179 A.D. 842 | N.Y. App. Div. | 1917
The action was brought to set aside an assignment of a lease made by the defendant Arch Amusement Company
In January, 1913, the lease of certain property was made by the New York Railways Company to one Eissiek Gappleberg for a term of twenty-one years. This lease was assigned to the defendant Arch Amusement Company in January, 1913. The Arch Amusement Company leased the premises to the plaintiff for five years from May 1, 1914, after having constructed thereupon a moving picture theatre. Thereafter the plaintiff obtained a judgment against the Arch Amusement Company for $4,668.62. Upon that judgment execution was issued and returned nulla bona, and this action is brought in aid of the execution to reach the lease which the Arch Amusement Company transferred to the X Amusement Company. This assignment was dated May 19, 1915, and recited that it was in consideration of one dollar. After making proof of the above facts the plaintiff rested, whereupon the defendant moved to dismiss the complaint for lack of proof, which motion was granted.
This assignment was dated on the 19th day of May, 1915, five days before plaintiff’s action against the Arch Amusement Company appeared upon the day calendar for trial. The assignment was recorded on the 5th day of November, 1915, the day after judgment was entered against the defendant Arch Amusement Company in said action. The return of the execution unsatisfied is prima facie proof that the Arch Amusement Company had no property at the time that said execution was issued. The recital of one dollar as the consideration of the assignment is an admission by both parties as to the consideration actually paid, and in the absence of other evidence is proof that the assignment was voluntary. (Hill v. Hoole, 116 N. Y. 299; Wadleigh v. Wadleigh, 111 App. Div. 367;
The evidence adduced then raising a presumption of fraud in the transfer of this lease, put the burden upon the defendant of showing its good faith in the receipt thereof. Not only was this burden not met, but all the facts of the case indicate the bad faith of the defendant, the X Amusement Company, the assignee of the lease. For several years one Samuel A. , Singerman had been the attorney for the debtor, the Arch Amusement Company.
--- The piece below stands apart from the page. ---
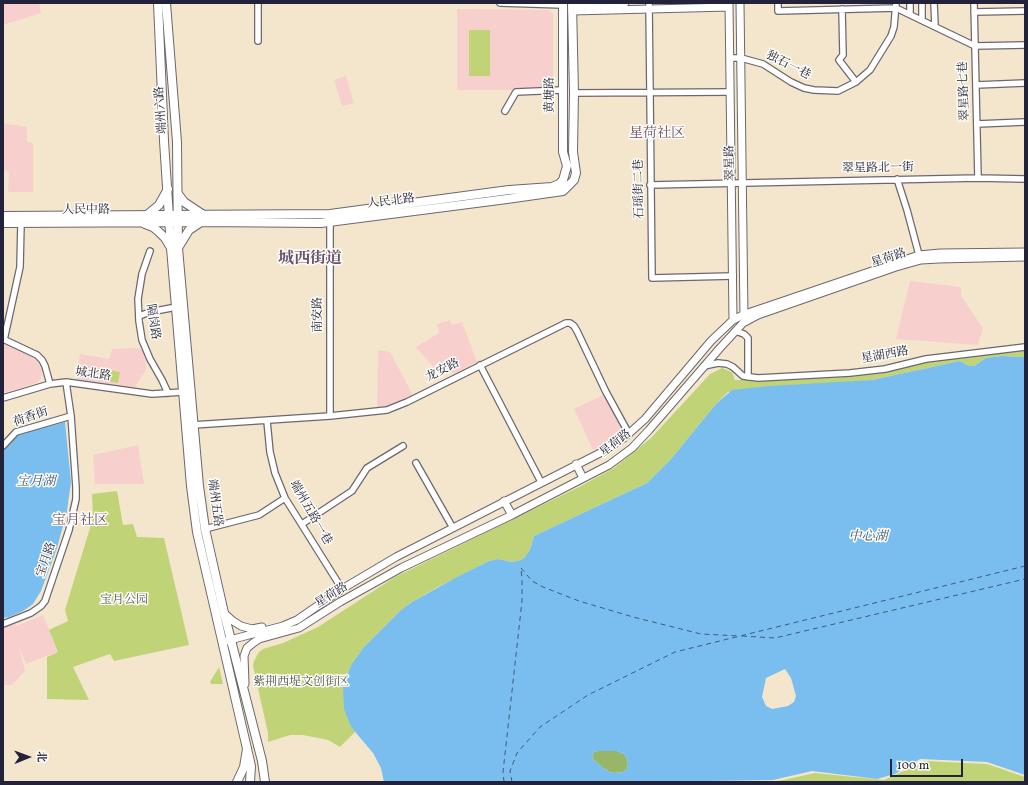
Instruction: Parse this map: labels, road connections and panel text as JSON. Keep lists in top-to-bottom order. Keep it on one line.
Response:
{"streets":{"main road":["黄塘路","端州六路","人民北路","人民中路","端州五路"],"street":["独石一巷","翠星路七巷","翠星路","翠星路北一街","石瑶街二巷","星荷路","南安路","隔岗路","星湖西路","龙安路","城北路","荷香街","端州五路一巷","宝月路"]},"crossings":[["独石一巷","翠星路"],["翠星路七巷","翠星路北一街"],["黄塘路","人民北路"],["端州六路","人民北路"],["端州六路","人民中路"],["端州六路","端州五路"],["翠星路","翠星路北一街"],["翠星路","石瑶街二巷"],["翠星路","星荷路"],["翠星路北一街","石瑶街二巷"],["人民北路","人民中路"],["人民北路","南安路"],["人民北路","端州五路"],["人民中路","端州五路"],["星荷路","龙安路"],["星荷路","端州五路"],["星荷路","端州五路一巷"],["南安路","龙安路"],["隔岗路","城北路"],["龙安路","端州五路"],["龙安路","端州五路一巷"],["城北路","端州五路"],["城北路","宝月路"],["荷香街","宝月路"]],"districts":["星荷社区","城西街道","宝月社区"],"water":["宝月湖","中心湖"],"parks":["宝月公园","紫荆西堤文创街区"],"scale_bar":"100 m","north":"right"}
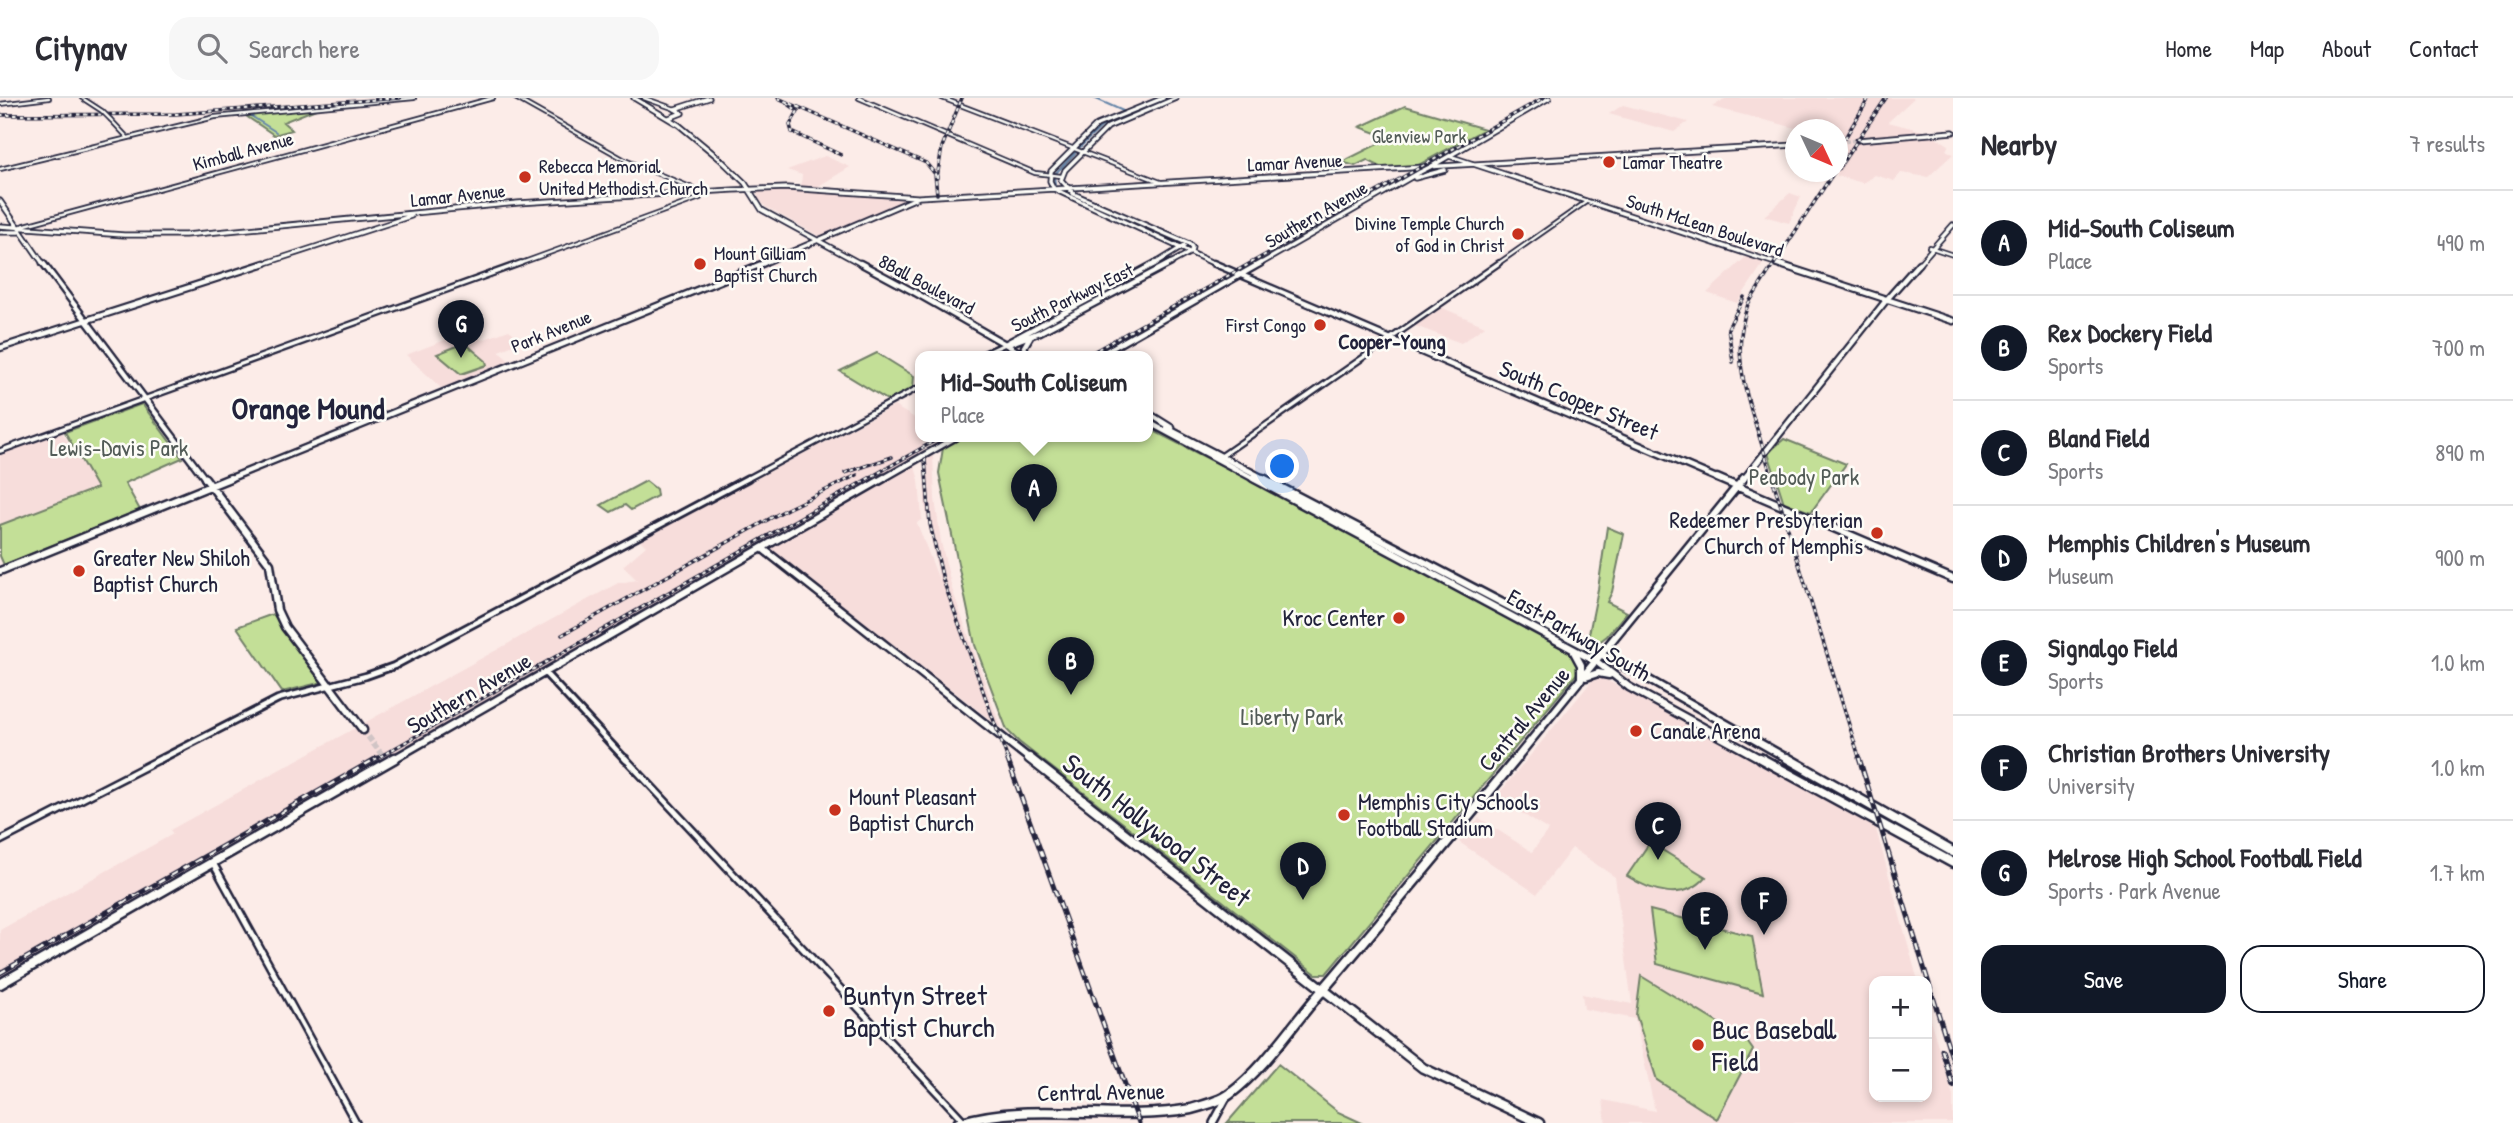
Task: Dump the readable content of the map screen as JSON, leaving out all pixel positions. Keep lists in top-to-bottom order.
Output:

He incorporated the company in 1913. He drew the lease to the plaintiff. Later he acted as attorney for the debtor in the action for the recovery of the judgment upon which this action is based. While that action was pending he took the acknowledgments of the incorporators of the defendant the X Amusement Company, and' on May tenth he filed the certificate. On May nineteenth the assignment of the lease was made to the X Amusement Company, of which Singerman’s assistant was an incorporator and director and the majority stockholder, and the facts all indicate that Singerman, the attorney for the Arch Amusement Company, the plaintiff’s debtor, was in fact the one who incorporated the X Amusement Company, apparently for the purpose of taking the assignment of this lease to defeat the plaintiff’s cause of action.
These facts lead to a reversal of the judgment and the granting of a new trial, with costs to the appellant to abide the event.
The court reverses the finding of fact that the Arch Amusement Company was not guilty of fraud in the transfer of the
Clarke, P. J., Scott, Davis and Shearn, JJ., concurred.
Judgment reversed and new trial ordered, with costs to appellant to abide event.